Task prompt: Any picture in the material should be left out, while all other lines are copied exactly.

Material provided:
╭──

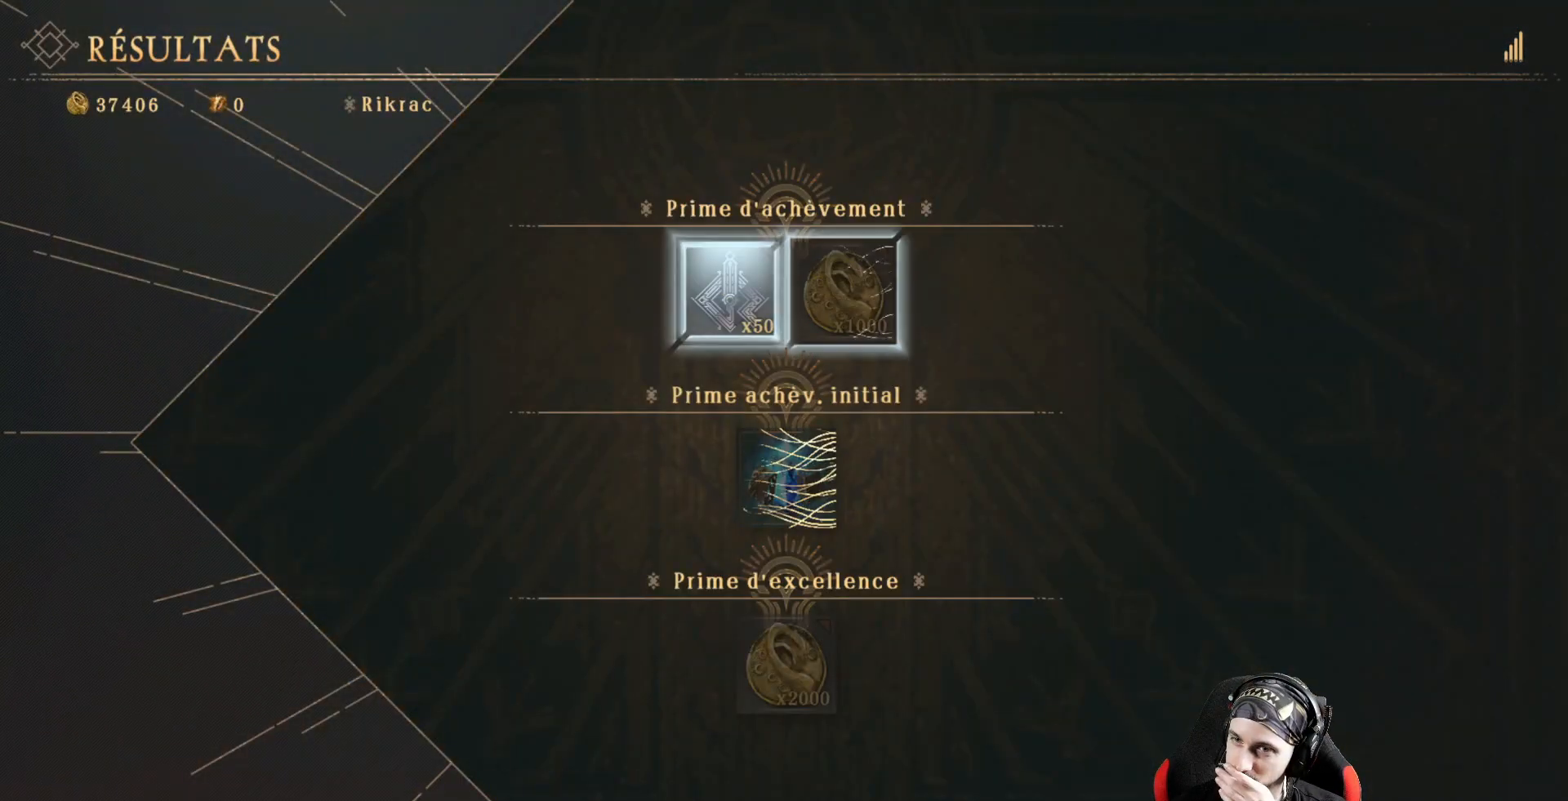
{"buttons": [], "left_stick": "center", "right_stick": "center", "events": [[333, "A", "down"], [500, "A", "up"]]}
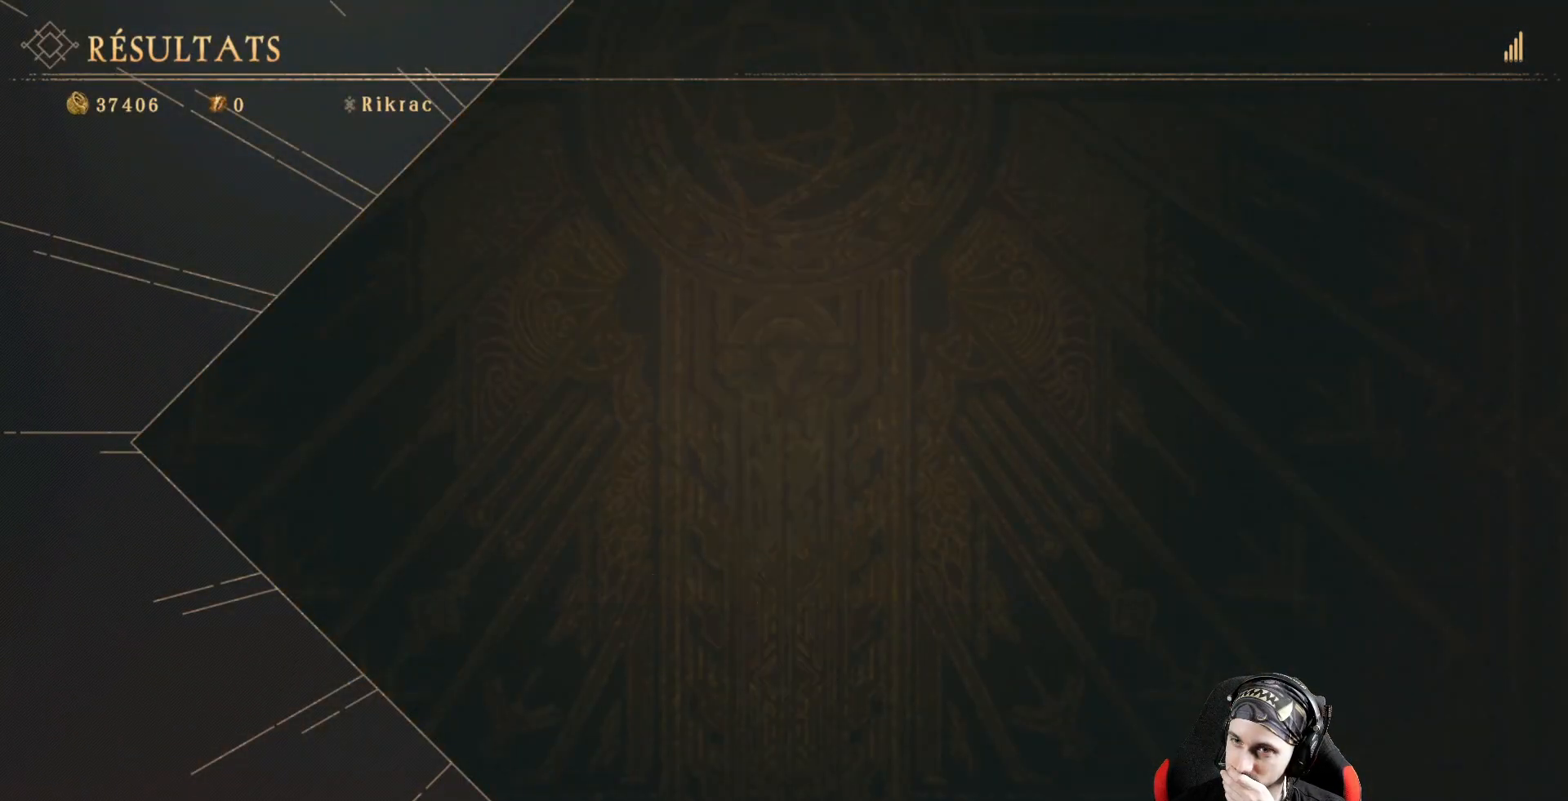
{"buttons": [], "left_stick": "center", "right_stick": "center", "events": []}
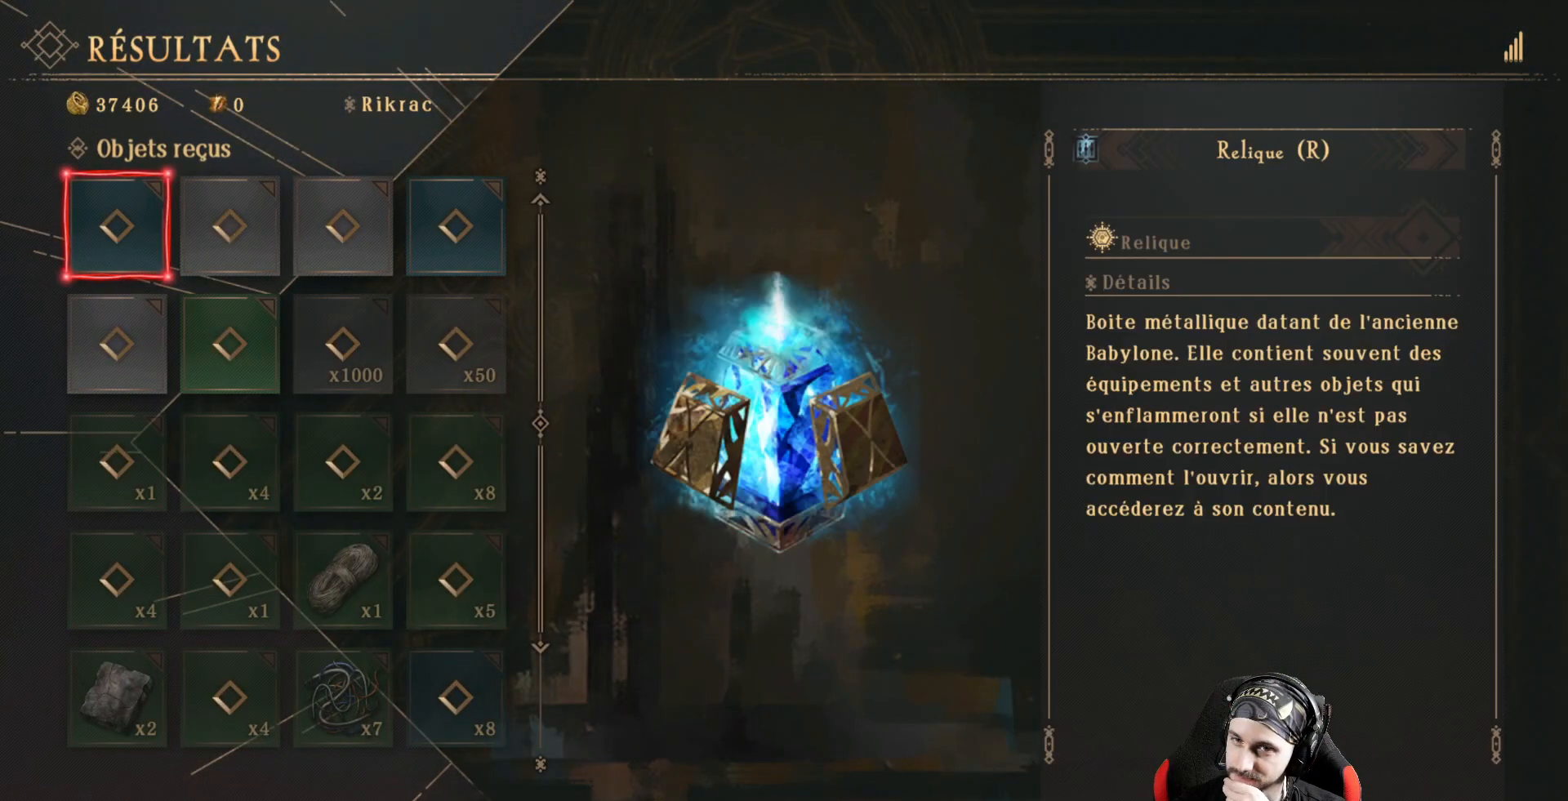
{"buttons": [], "left_stick": "center", "right_stick": "center", "events": []}
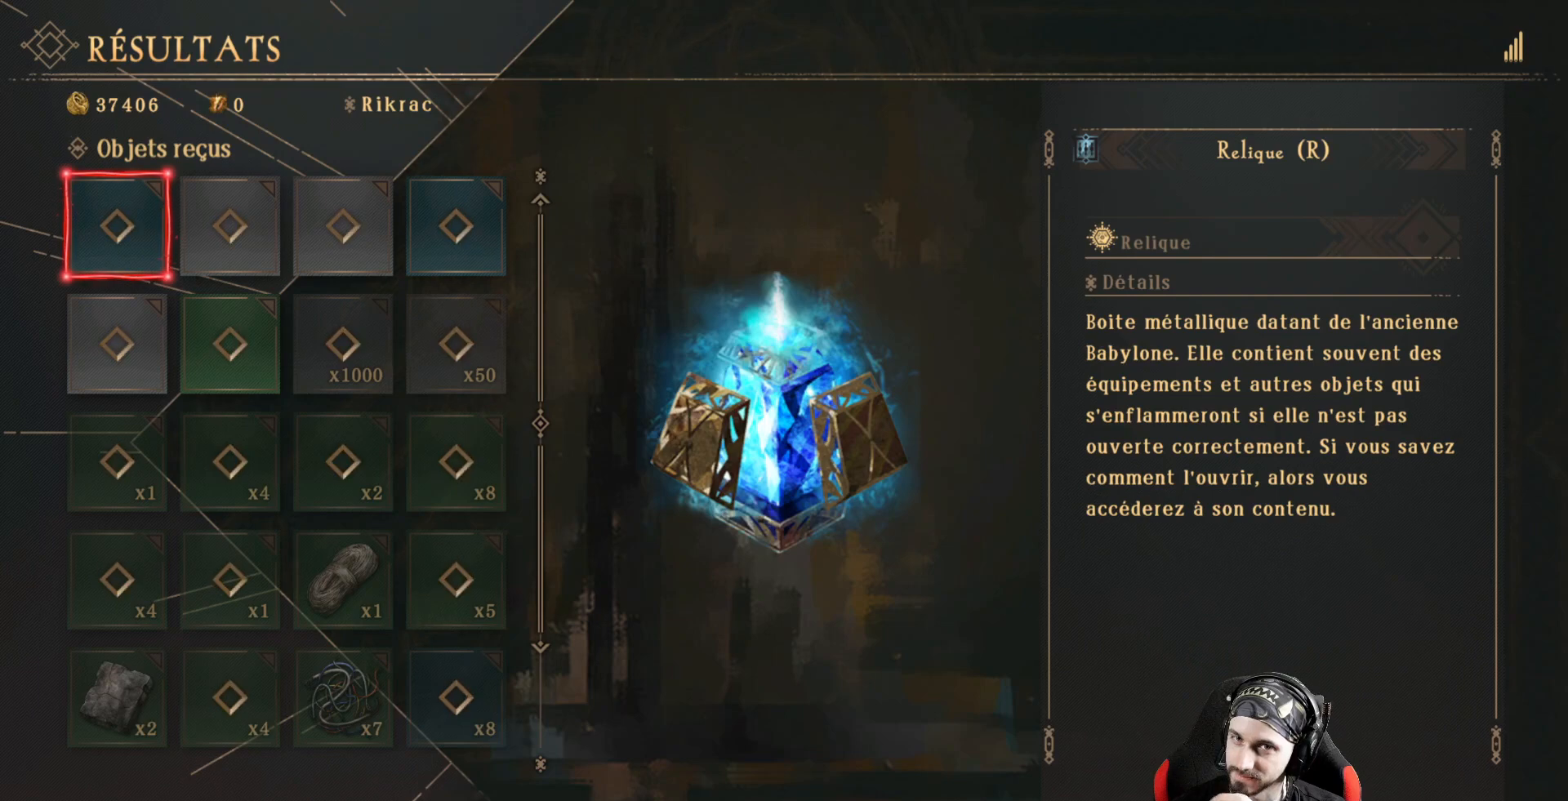
{"buttons": [], "left_stick": "center", "right_stick": "center", "events": []}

╰──

Your solution:
{"buttons": [], "left_stick": "center", "right_stick": "center", "events": [[333, "A", "down"], [500, "A", "up"]]}
{"buttons": [], "left_stick": "center", "right_stick": "center", "events": []}
{"buttons": [], "left_stick": "center", "right_stick": "center", "events": []}
{"buttons": [], "left_stick": "center", "right_stick": "center", "events": []}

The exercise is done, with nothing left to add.